Inoltre, mentre nelle grandi città e nei centri maggiori, soprattutto dove esistevano grossi
insediamenti industriali con la conseguente presenza di una numerosa classe operaia, i partiti
antifascisti avevano tenuto in vita, tra mille difficoltà e con diversi risultati, una struttura
clandestina, nelle realtà periferiche era stato molto più difficile
In Versilia non esistevano insediamenti industriali rilevanti; c'erano molti addetti alla lavorazione
del marmo, concentrati nei Comuni di Seravezza, Stazzema e Pietrasanta, ma suddivisi in tante
piccole industrie e laboratori artigiani, e a Viareggio i lavoratori delle attività della darsena,
ambiente tradizionalmente antifascista, ma in cantieri e laboratori di modesta grandezza, così più
facilmente controllabili dalle vigilanza fascista.
Certamente in queste realtà la presenza di “vecchi militanti antifascisti” influiva sui compagni di
lavoro più giovani, ma la loro crescente avversione per il regime era dovuta più ad una presa di
coscienza individuale che ad un lavoro organizzativo clandestino.
Consistente fu il contributo dato da studenti, insegnanti, intellettuali alla Resistenza in Italia,
nella quale molti svolsero ruoli di primissimo piano.
Questo avvenne anche in Versilia per la presenza di alcuni istituti superiori a Viareggio, ma anche
nella vicina Massa, frequentati da studenti di tutte le località del comprensorio, parte dei quali poi si
iscriveva alle Facoltà dell'Università di Pisa.

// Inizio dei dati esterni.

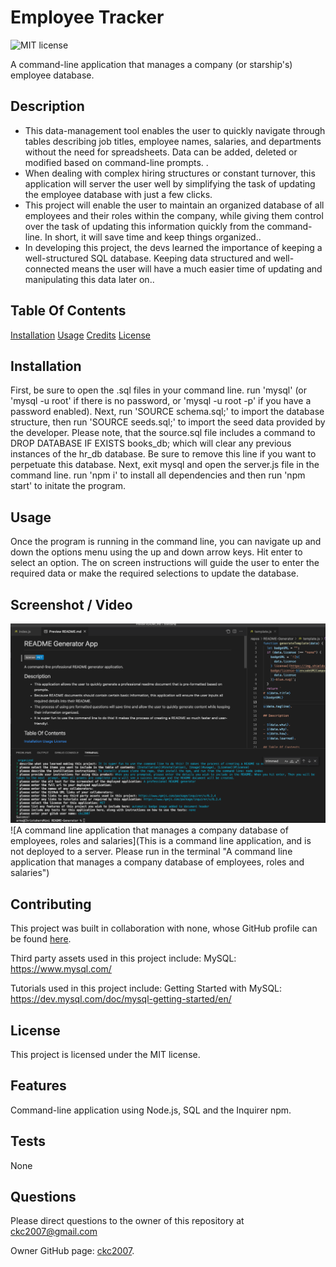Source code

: 
# Employee Tracker
![MIT license](https://img.shields.io/badge/license-MIT-blue.svg)

A command-line application that manages a company (or starship's) employee database.

## Description

- This data-management tool enables the user to quickly navigate through tables describing job titles, employee names, salaries, and departments without the need for spreadsheets. Data can be added, deleted or modified based on command-line prompts. . 
- When dealing with complex hiring structures or constant turnover, this application will server the user well by simplifying the task of updating the employee database with just a few clicks. 
- This project will enable the user to maintain an organized database of all employees and their roles within the company, while giving them control over the task of updating this information quickly from the command-line. In short, it will save time and keep things organized.. 
- In developing this project, the devs learned the importance of keeping a well-structured SQL database. Keeping data structured and well-connected means the user will have a much easier time of updating and manipulating this data later on..

## Table Of Contents

[Installation](#installation)
[Usage](#usage)
[Credits](#credits)
[License](#license)

## Installation

First, be sure to open the .sql files in your command line. run 'mysql' (or 'mysql -u root' if there is no password, or 'mysql -u root -p' if you have a password enabled). Next, run 'SOURCE schema.sql;' to import the database structure, then run 'SOURCE seeds.sql;' to import the seed data provided by the developer. Please note, that the source.sql file includes a command to DROP DATABASE IF EXISTS books_db; which will clear any previous instances of the hr_db database. Be sure to remove this line if you want to perpetuate this database. Next, exit mysql and open the server.js file in the command line. run 'npm i' to install all dependencies and then run 'npm start' to initate the program.

## Usage

Once the program is running in the command line, you can navigate up and down the options menu using the up and down arrow keys. Hit enter to select an option. The on screen instructions will guide the user to enter the required data or make the required selections to update the database.

## Screenshot / Video

![screenshot](./assets/images/screenshot.png)
![A command line application that manages a company database of employees, roles and salaries](This is a command line application, and is not deployed to a server. Please run in the terminal "A command line application that manages a company database of employees, roles and salaries")

## Contributing

This project was built in collaboration with none,
whose GitHub profile can be found [here](none).

Third party assets used in this project include:
MySQL: https://www.mysql.com/

Tutorials used in this project include:
Getting Started with MySQL: https://dev.mysql.com/doc/mysql-getting-started/en/

## License

This project is licensed under the MIT license.

## Features

Command-line application using Node.js, SQL and the Inquirer npm.

## Tests

None

## Questions

Please direct questions to the owner of this repository at ckc2007@gmail.com

Owner GitHub page:
[ckc2007](
https://github.com/ckc2007).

In particolare, il Liceo Classico “Carducci” di Viareggio fu luogo di formazione di una coscienza
antifascista per diversi studenti, che diventeranno comandanti partigiani, commissari politici,
dirigenti dei CLN, grazie all'influenza su di loro esercitata da insegnanti come il professor Giuseppe
Del Freo.
Tra gli intellettuali troviamo Mario Tobino, Manlio Cancogni e altri, in seguito esponenti importanti
della cultura e del mondo della scuola.
Per quanto riguarda il contributo delle donne alla Resistenza versiliese, poche decine furono quelle
presenti nelle formazioni armate in montagna, ma molte altre svolsero il ruolo di staffette e di
collaboratrici, oltre a sobbarcarsi il gravoso compito di tirare avanti la famiglia, essendo gli uomini
sparsi sui vari teatri di guerra, militanti nella Resistenza o costretti a nascondersi per sfuggire ai
rastrellamenti dei nazifascisti.
Dunque, la Versilia ha dato un significativo contributo alla lotta di Liberazione, solennemente
onorato dalla concessione nel 1970 della Medaglia d'Oro al Valor Militare al Comune di Stazzema
per la Versilia, in quanto, come recita la motivazione, riassume nella strage della frazione di
Sant'Anna il “ sacrificio di sangue e il partigiano valor militare” della popolazione versiliese.